7 septembre > Essai France > Adam Biro

Faut-il être juif pour apprécier l’humour juif ? Heureusement, non, sinon ce ne serait pas drôle… En revanche, il est peut-être optimiste d’affirmer que "s’il y a de l’humour sans juif, il n’y a pas de juif sans humour". Dans un savoureux Dictionnaire amoureux, Adam Biro se propose d’examiner cet univers particulier qui oscille entre la blague politique et le nonsense, où l’ironie le dispute au grotesque, la moquerie à l’humanisme.

L’ancien éditeur de livres d’art aussi rares que précieux a déjà arpenté cet univers dans Deux Juifs voyagent dans un train (Belfond, 2007). Cette fois, il pousse plus loin le sujet en racontant aussi sa propre histoire de juif venu de Hongrie. Un roman, on le sait, n’est qu’un dictionnaire dans le désordre.
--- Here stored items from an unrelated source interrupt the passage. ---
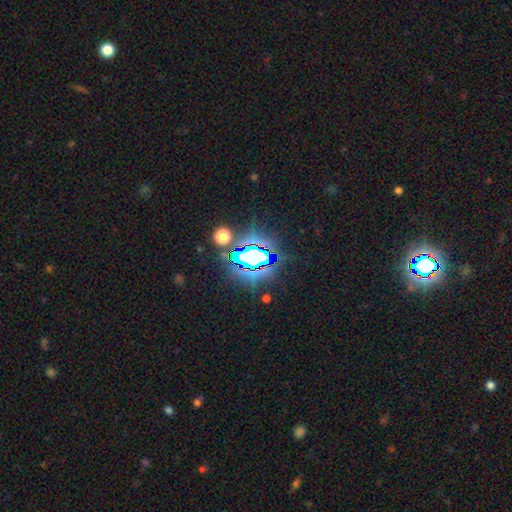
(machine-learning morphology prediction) The model was most divided on "smooth or featured": star or artifact: 72%, smooth: 16%, featured or disk: 12%.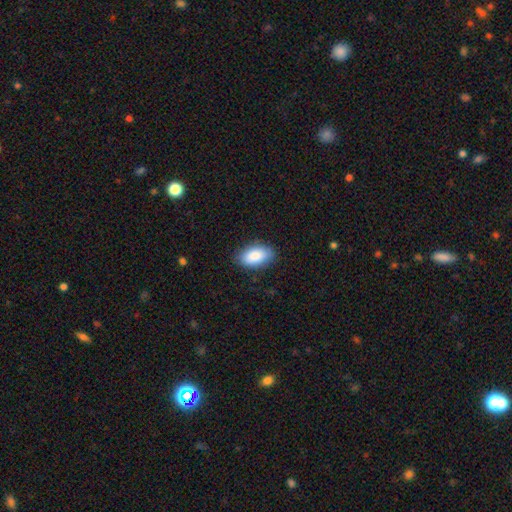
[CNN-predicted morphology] Smooth or featured: smooth — 86% (featured or disk — 7%)
How rounded: in between — 94% (round — 4%)
Merging: none — 84% (minor disturbance — 12%)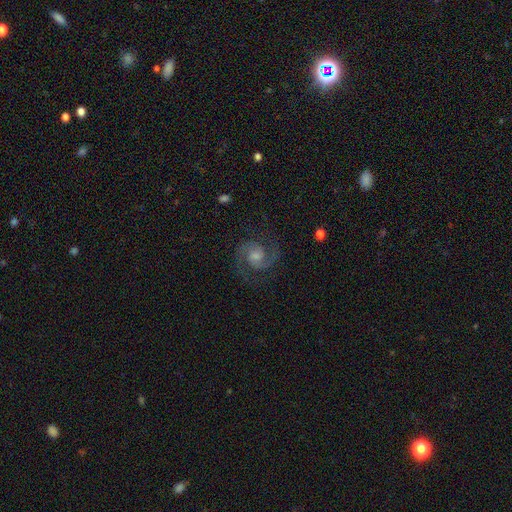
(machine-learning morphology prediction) Smooth or featured? Predicted: featured or disk (p=0.89). Edge-on disk? Predicted: no (p=0.98). Bar? Predicted: no (p=0.52). Spiral arms? Predicted: yes (p=0.98). Spiral winding? Predicted: medium (p=0.59). Spiral arm count? Predicted: 2 (p=0.93). Bulge size? Predicted: moderate (p=0.46). Merging? Predicted: none (p=0.82).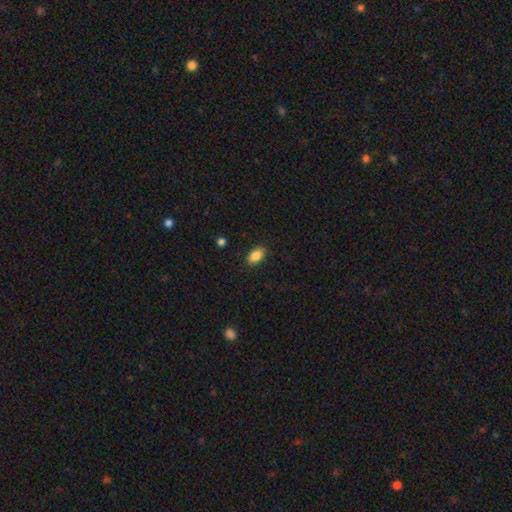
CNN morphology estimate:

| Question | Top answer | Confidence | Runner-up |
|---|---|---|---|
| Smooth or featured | smooth | 87% | star or artifact (8%) |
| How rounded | in between | 91% | round (7%) |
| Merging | none | 88% | minor disturbance (9%) |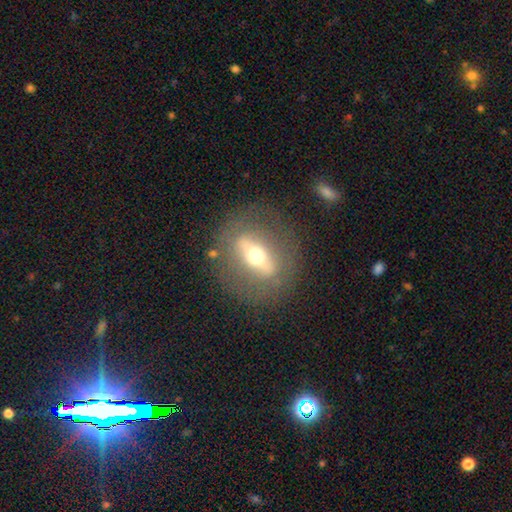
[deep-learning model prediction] This is likely a featured or disk galaxy (64%). It is likely not viewed edge-on (62%). Merging: likely none (79%).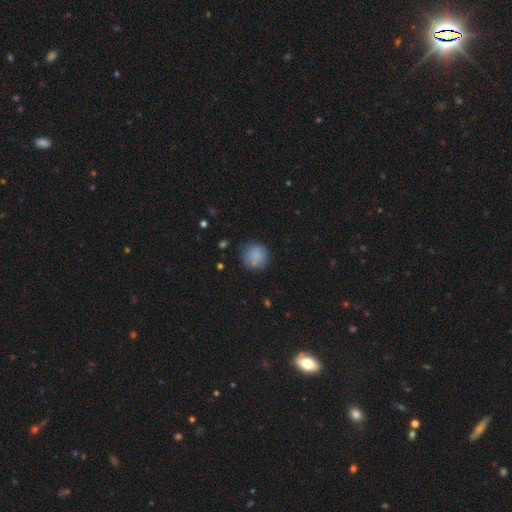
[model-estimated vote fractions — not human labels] Q: Smooth or featured?
A: smooth (81%); runner-up: featured or disk (10%)
Q: How rounded?
A: round (91%); runner-up: in between (8%)
Q: Merging?
A: none (72%); runner-up: minor disturbance (17%)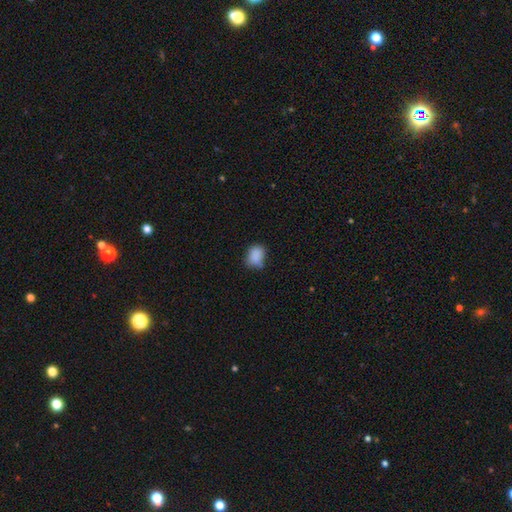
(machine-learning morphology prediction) Smooth or featured? Predicted: smooth (p=0.85). How rounded? Predicted: in between (p=0.64). Merging? Predicted: none (p=0.56).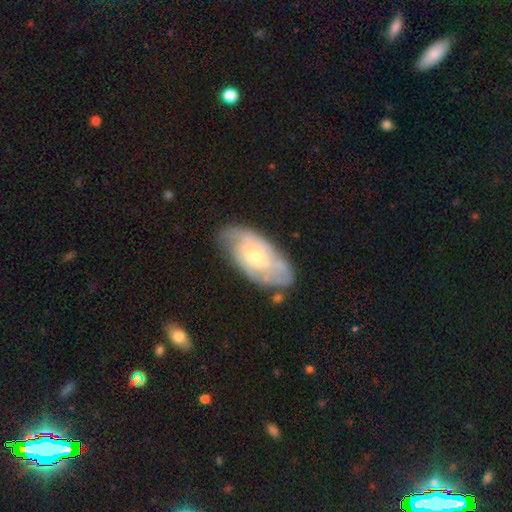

Adam Biro, lui, a voulu mettre de l’ordre dans sa passion. Il l’avoue. "Je mélange les sujets, et les titres des entrées ne sont souvent que des prétextes." Des prétextes pour évoquer un monde en partie disparu, celui de la culture juive d’Europe centrale dont ne subsiste justement que ces traits d’esprit, cette façon d’être et de commenter le monde tel qu’il va ou pas. C’est justement pourquoi ce dictionnaire, ce n’est pas, comme le suppose l’auteur, "simplement un livre juif, écrit par un juif sur sa judaïté". C’est beaucoup plus que cela.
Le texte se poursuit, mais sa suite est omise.